→ **Work request**
Restate all of the records below exactly. Do not carry over any image.

[Dataset entries]

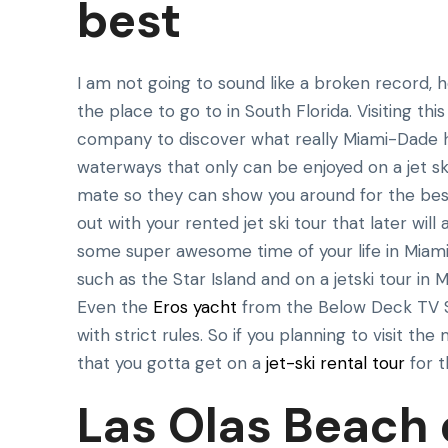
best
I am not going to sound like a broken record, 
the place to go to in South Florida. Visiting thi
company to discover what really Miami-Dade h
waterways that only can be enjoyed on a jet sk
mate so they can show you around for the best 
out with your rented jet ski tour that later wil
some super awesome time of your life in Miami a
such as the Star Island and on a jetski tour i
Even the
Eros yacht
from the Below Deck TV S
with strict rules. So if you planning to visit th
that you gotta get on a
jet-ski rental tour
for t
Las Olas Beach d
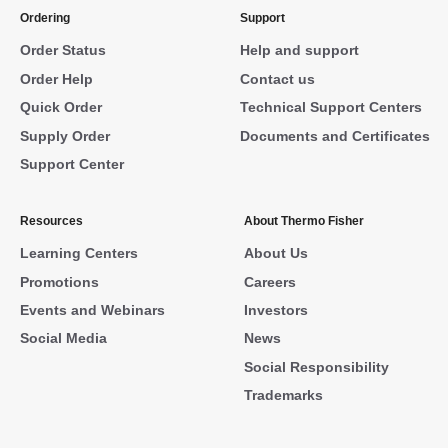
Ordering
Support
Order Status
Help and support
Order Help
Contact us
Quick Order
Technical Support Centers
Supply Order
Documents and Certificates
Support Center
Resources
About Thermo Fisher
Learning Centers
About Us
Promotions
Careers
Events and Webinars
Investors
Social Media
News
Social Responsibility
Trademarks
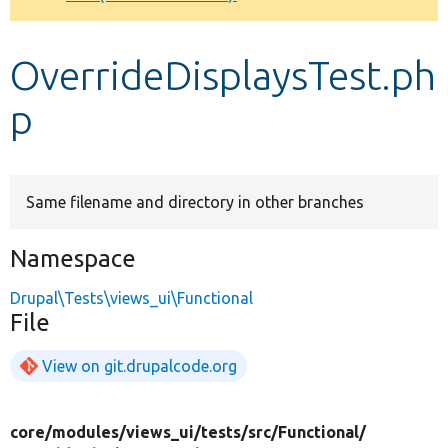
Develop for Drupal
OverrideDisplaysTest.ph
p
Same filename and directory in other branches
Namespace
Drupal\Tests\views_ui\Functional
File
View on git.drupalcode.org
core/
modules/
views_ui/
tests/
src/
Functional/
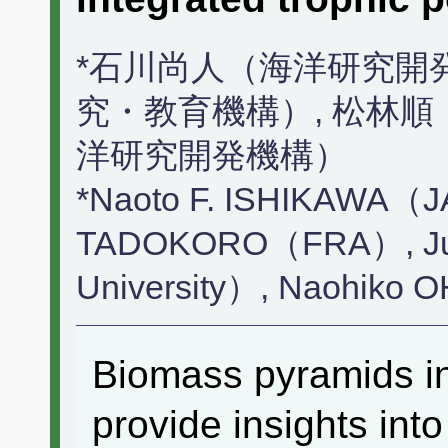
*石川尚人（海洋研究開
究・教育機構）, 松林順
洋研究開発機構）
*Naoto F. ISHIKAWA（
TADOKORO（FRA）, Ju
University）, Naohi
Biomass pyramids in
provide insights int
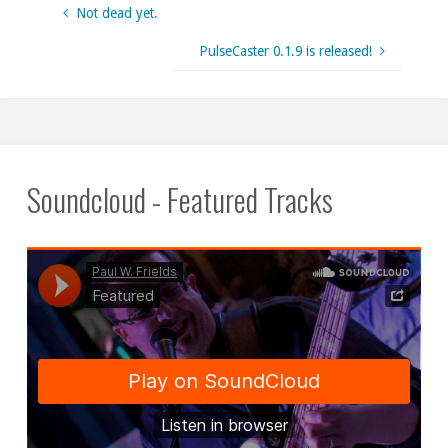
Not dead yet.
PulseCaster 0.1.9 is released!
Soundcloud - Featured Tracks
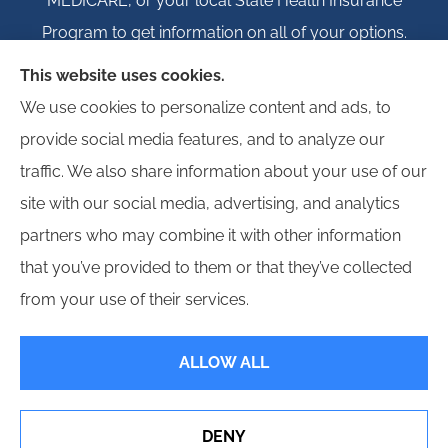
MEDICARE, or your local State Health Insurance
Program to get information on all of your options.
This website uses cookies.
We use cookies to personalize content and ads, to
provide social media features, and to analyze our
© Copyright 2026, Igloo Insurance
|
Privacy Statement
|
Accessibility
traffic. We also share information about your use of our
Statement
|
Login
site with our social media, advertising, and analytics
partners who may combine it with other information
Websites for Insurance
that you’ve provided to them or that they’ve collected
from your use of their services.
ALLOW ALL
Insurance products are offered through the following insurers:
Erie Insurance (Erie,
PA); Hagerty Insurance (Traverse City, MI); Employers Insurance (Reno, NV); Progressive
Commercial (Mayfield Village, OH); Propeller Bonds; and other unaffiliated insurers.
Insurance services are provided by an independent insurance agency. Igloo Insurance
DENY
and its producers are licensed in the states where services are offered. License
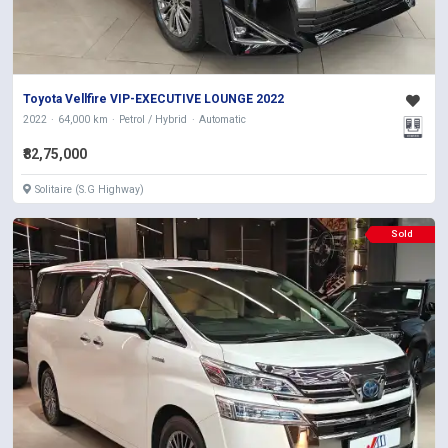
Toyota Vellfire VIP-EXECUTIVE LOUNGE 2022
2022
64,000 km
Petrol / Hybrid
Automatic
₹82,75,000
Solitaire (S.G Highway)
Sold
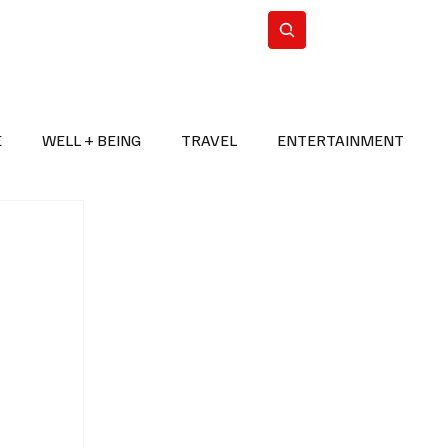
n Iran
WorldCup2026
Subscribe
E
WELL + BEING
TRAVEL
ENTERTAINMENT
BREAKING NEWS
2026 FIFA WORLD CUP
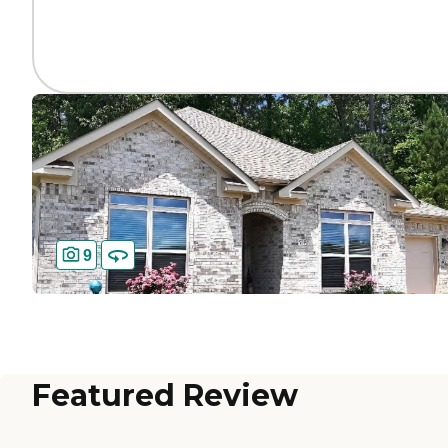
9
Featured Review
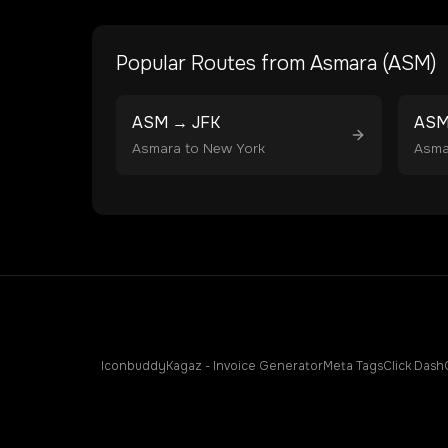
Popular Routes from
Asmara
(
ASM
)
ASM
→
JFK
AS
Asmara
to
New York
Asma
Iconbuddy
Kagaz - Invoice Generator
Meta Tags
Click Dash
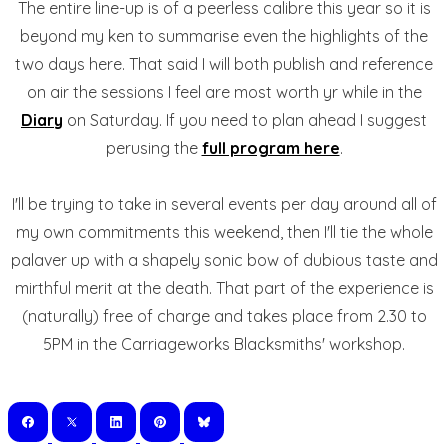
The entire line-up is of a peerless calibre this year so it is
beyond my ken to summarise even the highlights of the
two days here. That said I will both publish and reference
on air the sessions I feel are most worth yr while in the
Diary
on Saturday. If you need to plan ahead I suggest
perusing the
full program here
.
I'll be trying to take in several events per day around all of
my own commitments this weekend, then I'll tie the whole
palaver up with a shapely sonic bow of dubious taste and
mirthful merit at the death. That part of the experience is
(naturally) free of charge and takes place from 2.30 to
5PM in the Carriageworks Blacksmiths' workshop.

→ **Task response**
best
I am not going to sound like a broken record, 
the place to go to in South Florida. Visiting thi
company to discover what really Miami-Dade h
waterways that only can be enjoyed on a jet sk
mate so they can show you around for the best 
out with your rented jet ski tour that later wil
some super awesome time of your life in Miami a
such as the Star Island and on a jetski tour i
Even the
Eros yacht
from the Below Deck TV S
with strict rules. So if you planning to visit th
that you gotta get on a
jet-ski rental tour
for t
Las Olas Beach d
Ordering
Support
Order Status
Help and support
Order Help
Contact us
Quick Order
Technical Support Centers
Supply Order
Documents and Certificates
Support Center
Resources
About Thermo Fisher
Learning Centers
About Us
Promotions
Careers
Events and Webinars
Investors
Social Media
News
Social Responsibility
Trademarks
Develop for Drupal
OverrideDisplaysTest.ph
p
Same filename and directory in other branches
Namespace
Drupal\Tests\views_ui\Functional
File
View on git.drupalcode.org
core/
modules/
views_ui/
tests/
src/
Functional/
*石川尚人（海洋研究開
究・教育機構）, 松林順
洋研究開発機構）
*Naoto F. ISHIKAWA（
TADOKORO（FRA）, Ju
University）, Naohi
Biomass pyramids in
provide insights int
Not dead yet.
PulseCaster 0.1.9 is released!
Soundcloud - Featured Tracks
MEDICARE, or your local State Health Insurance
Program to get information on all of your options.
This website uses cookies.
We use cookies to personalize content and ads, to
provide social media features, and to analyze our
© Copyright 2026, Igloo Insurance
|
Privacy Statement
|
Accessibility
traffic. We also share information about your use of our
Statement
|
Login
site with our social media, advertising, and analytics
partners who may combine it with other information
Websites for Insurance
that you’ve provided to them or that they’ve collected
from your use of their services.
ALLOW ALL
Insurance products are offered through the following insurers:
Erie Insurance (Erie,
PA); Hagerty Insurance (Traverse City, MI); Employers Insurance (Reno, NV); Progressive
Commercial (Mayfield Village, OH); Propeller Bonds; and other unaffiliated insurers.
Insurance services are provided by an independent insurance agency. Igloo Insurance
DENY
and its producers are licensed in the states where services are offered. License
Toyota Vellfire VIP-EXECUTIVE LOUNGE 2022
2022
64,000 km
Petrol / Hybrid
Automatic
₹82,75,000
Solitaire (S.G Highway)
Sold
n Iran
WorldCup2026
Subscribe
E
WELL + BEING
TRAVEL
ENTERTAINMENT
BREAKING NEWS
2026 FIFA WORLD CUP
9
Featured Review
Popular Routes from
Asmara
(
ASM
)
ASM
→
JFK
AS
Asmara
to
New York
Asma
Iconbuddy
Kagaz - Invoice Generator
Meta Tags
Click Dash
The entire line-up is of a peerless calibre this year so it is
beyond my ken to summarise even the highlights of the
two days here. That said I will both publish and reference
on air the sessions I feel are most worth yr while in the
Diary
on Saturday. If you need to plan ahead I suggest
perusing the
full program here
.
I'll be trying to take in several events per day around all of
my own commitments this weekend, then I'll tie the whole
palaver up with a shapely sonic bow of dubious taste and
mirthful merit at the death. That part of the experience is
(naturally) free of charge and takes place from 2.30 to
5PM in the Carriageworks Blacksmiths' workshop.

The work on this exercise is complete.